Мои собственные слезы обжигали, топили меня в душевной боли.
Но ничто не задело меня сильнее, чем ее следующие слова.
— Ты выбрал ее.
Я задохнулся.
Я смотрел на свою дочь с выражением опустошения на лице.
В тот момент я принял спонтанное решение и предпочел защитить сердце
Но я не знал всей тяжести душевной травмы Тары.
Ее собственного бремени, которое преследовало ее.
Ее боли.
Оглядываясь назад, я понимаю, что мог бы поступить иначе. Попытаться найти баланс во всем этом беспорядке. Думать усерднее, бороться упорнее. Возможно, я мог бы спасти их обеих от пагубных последствий своих действий.
Но в игре в запретную любовь всегда кто-то проигрывал.
Я просто никогда не думал, что проиграют все.
Тара отвела взгляд в ответ на мое молчание, опустила подбородок и крепко зажмурила глаза, и из них еще сильнее потекли слезы.

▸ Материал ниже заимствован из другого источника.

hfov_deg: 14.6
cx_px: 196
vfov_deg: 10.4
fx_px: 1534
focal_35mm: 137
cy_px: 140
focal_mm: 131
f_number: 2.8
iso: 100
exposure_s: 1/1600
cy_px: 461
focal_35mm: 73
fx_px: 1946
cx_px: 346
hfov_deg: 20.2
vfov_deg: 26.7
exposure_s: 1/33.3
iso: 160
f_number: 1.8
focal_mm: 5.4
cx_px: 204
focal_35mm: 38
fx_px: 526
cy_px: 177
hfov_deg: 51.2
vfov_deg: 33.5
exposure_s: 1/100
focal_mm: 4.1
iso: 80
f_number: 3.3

Она покачала головой. Судорожно вздохнула.
У меня больше не было слов утешения. Больше нечего было объяснять. Она уже знала, что я люблю Галлею — время открыло ей глаза на эту истину.
Но я боялся, что никакие мои слова не смогут убедить Тару в том, что я люблю ее так же сильно.
И в этом была моя вина.
Это был мой вечный крест, который я должен был нести.

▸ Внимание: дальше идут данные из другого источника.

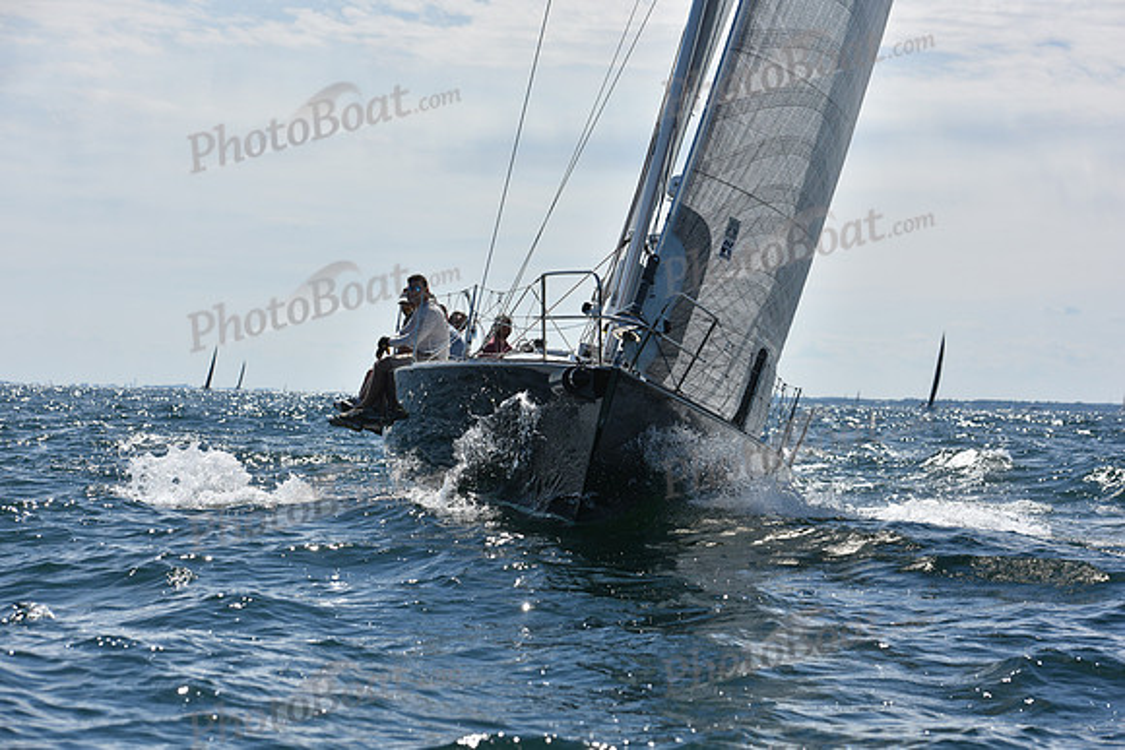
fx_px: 3063
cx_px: 562
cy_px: 375
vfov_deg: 14.0
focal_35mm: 98
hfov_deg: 20.8
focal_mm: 98
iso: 250
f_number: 6.3
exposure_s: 1/2500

Я провел рукой по лицу, испытывая чувство поражения.
— Скажи мне, как это исправить.
Тара смахнула остатки печали и выпрямилась.
— Я не знаю, папа. Это не научный проект в четвертом классе. Ты не можешь просто сбегать в магазин, когда закончится клей, и спасти положение.
— Должно быть что-то. — Мои слова сочились болью, мольбой. — Ты же моя маленькая девочка.
— Я всегда буду твоей маленькой девочкой. — Тара взяла с дивана свою сумочку и пронеслась мимо меня, пробормотав через плечо последние слова, от которых у меня в груди все заныло. — А ты всегда будешь мужчиной, который разбил мне сердце.
ГЛАВА 38
Мама сидела за моим крошечным кухонным столом с бокалом вина, когда я проскользнула в квартиру и сбросила туфли. При моем появлении она подняла голову, в ее глазах светилась надежда.
Прости, мам.
Надежда здесь не живет. Ты ошиблась квартирой.
Я старалась проскользнуть незаметно в свою спальню, не в силах встретиться с ней взглядом. Меньше всего мне хотелось говорить об этом. Опять.
— Тара.
— Я устала, — ответила я. — Я не знаю, зачем ты здесь.
— Нет, знаешь. — Она встала со стула, ножки заскрипели по пожелтевшему кафелю. — Как все прошло?
Вздохнув, я остановилась в центре коридора и откинула волосы с глаз.
— Он не умер. — Затем я попыталась снова сбежать.